À Calgary, Constantin-Bicari partage une maison avec quatre coéquipiers québécois, Dusko Dakic, Dusan Aleksic, Luka Gasic et Jovan Dabic. Comme leur patronyme l'indique, ces joueurs sont issus de familles qui ont émigré de l'ex-Yougolavie, où le water-polo est roi, durant les années 90.

À 1m92 et 104kg, Constantin-Bicari aurait sans doute fait saliver bien des dépisteurs s'il s'était adonné au hockey. Mais le water-polo a toujours été sa passion. «C'est une affaire de famille», dit-il.

Sa tante était coordonnatrice d'une piscine à Pointe-aux-Trembles. Ses cousins y pratiquaient le water-polo. Nicolas a commencé quand il avait 5 ans. «On a été jusqu'à huit cousins qui jouaient», calcule-t-il. Jusqu'à tout récemment, son cousin Mathieu Constantin faisait partie du programme national à Calgary.

Constantin-Bicari attribue une large part de ses succès à Robert Couillard, qui l'a dirigé pendant trois ans à CAMO et au centre national de développement de Montréal.

Ce dernier a remarqué Nicolas quand il avait 10 au 11 ans. Il tournait autour de son entraîneur pour pouvoir sauter à l'eau. «Quand il s'est fait dire non, il était tout déçu. Ça m'avait marqué», raconte M.Couillard.

À l'entraînement, Constantin-Bicari était toujours le premier joueur à sauter à l'eau. M.Couillard se souvient d'être arrivé à la piscine olympique à 6h et d'y voir Nicolas pratiquer ses lancers. «C'est un gars qui adore l'eau», résume l'entraîneur.

«La magie»

Il y a donc cette passion. Et un talent naturel. «C'est ce que le monde me dit», constate Constantin-Bicari, qui joue à la position clé de centre-avant. «Il est vraiment exceptionnel, acquiesce M.Couillard. Il n'est pas le plus rapide, mais il est un des gars avec les mains les plus habiles que j'ai vus. Il a aussi une excellente vision du jeu.»

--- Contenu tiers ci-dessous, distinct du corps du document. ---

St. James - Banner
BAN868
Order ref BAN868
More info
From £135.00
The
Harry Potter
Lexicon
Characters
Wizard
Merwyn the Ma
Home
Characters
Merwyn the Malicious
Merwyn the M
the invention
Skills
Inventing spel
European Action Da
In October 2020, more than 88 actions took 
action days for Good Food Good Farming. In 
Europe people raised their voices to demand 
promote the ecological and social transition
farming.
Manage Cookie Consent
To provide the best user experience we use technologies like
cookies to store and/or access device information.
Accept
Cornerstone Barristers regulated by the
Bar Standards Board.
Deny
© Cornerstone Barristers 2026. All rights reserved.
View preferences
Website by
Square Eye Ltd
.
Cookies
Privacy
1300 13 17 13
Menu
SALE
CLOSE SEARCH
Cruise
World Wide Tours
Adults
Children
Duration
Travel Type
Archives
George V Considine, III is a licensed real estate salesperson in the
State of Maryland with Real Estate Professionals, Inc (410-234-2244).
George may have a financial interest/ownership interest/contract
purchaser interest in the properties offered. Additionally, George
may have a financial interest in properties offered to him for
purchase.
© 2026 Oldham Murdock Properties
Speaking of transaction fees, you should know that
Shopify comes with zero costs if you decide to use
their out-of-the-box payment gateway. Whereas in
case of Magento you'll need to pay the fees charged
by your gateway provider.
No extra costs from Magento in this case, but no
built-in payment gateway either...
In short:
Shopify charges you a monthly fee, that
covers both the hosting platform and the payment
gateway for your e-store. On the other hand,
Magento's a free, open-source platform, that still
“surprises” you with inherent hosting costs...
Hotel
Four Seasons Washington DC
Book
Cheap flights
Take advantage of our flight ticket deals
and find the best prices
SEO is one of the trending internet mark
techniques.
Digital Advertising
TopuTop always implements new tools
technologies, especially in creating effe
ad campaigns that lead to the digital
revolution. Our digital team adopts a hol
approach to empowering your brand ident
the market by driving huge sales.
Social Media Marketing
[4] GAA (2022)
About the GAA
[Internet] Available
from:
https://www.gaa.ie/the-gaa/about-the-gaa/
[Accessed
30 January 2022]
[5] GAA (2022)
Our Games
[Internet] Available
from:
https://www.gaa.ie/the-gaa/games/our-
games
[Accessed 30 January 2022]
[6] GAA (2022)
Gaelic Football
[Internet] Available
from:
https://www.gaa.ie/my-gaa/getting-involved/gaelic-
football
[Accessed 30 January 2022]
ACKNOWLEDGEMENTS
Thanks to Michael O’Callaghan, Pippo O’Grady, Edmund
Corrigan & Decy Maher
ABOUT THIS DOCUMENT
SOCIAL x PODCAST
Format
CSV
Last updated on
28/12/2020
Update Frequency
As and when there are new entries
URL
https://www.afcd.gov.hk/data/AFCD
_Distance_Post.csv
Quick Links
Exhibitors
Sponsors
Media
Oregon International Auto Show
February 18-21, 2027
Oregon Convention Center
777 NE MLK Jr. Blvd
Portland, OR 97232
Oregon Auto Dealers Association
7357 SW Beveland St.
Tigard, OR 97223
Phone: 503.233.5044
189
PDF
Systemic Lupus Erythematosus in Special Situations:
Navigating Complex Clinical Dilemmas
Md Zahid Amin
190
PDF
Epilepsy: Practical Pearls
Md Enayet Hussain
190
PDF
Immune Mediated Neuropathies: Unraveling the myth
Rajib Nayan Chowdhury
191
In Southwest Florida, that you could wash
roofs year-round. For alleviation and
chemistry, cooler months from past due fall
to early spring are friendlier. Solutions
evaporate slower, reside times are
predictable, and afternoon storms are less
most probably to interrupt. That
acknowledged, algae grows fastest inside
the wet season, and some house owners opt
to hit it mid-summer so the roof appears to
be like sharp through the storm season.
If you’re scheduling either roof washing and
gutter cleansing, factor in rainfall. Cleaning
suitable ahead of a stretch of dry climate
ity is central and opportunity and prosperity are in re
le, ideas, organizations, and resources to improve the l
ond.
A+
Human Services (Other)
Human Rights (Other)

Ahmed El-Awadi, directeur général de Water-Polo Canada, renchérit: «Nicolas a un don, il a la magie. Dans l'eau, il fait des choses avec le ballon qui ne s'enseignent pas. Il est un des meilleurs joueurs au monde de son âge.»

Constantin-Bicari a été rapidement plongé dans le feu de l'action. Une blessure au vétéran Nathaniel Miller, aujourd'hui retraité, lui a permis de participer à tous les matchs des Mondiaux de Rome, en 2009. À 17 ans, il était le plus jeune joueur du tournoi.

Son plus beau souvenir est cependant une victoire de 9-8 en deuxième prolongation contre les Américains en finale des Championnats panaméricains juniors de 2010, à Miami. Constantin-Bicari avait inscrit trois buts et son ami Omar Touni, de Montréal, avait marqué le but gagnant.

Constantin-Bicari a refusé une offre de la prestigieuse université USC pour aller s'installer à Calgary en septembre. Il préférait continuer à se développer sous la gouverne de l'exigeant Jovanovic. «Après 2012, je veux me trouver une place avec une équipe en Europe», lance-t-il avec conviction. Il paraît que les offres seront nombreuses.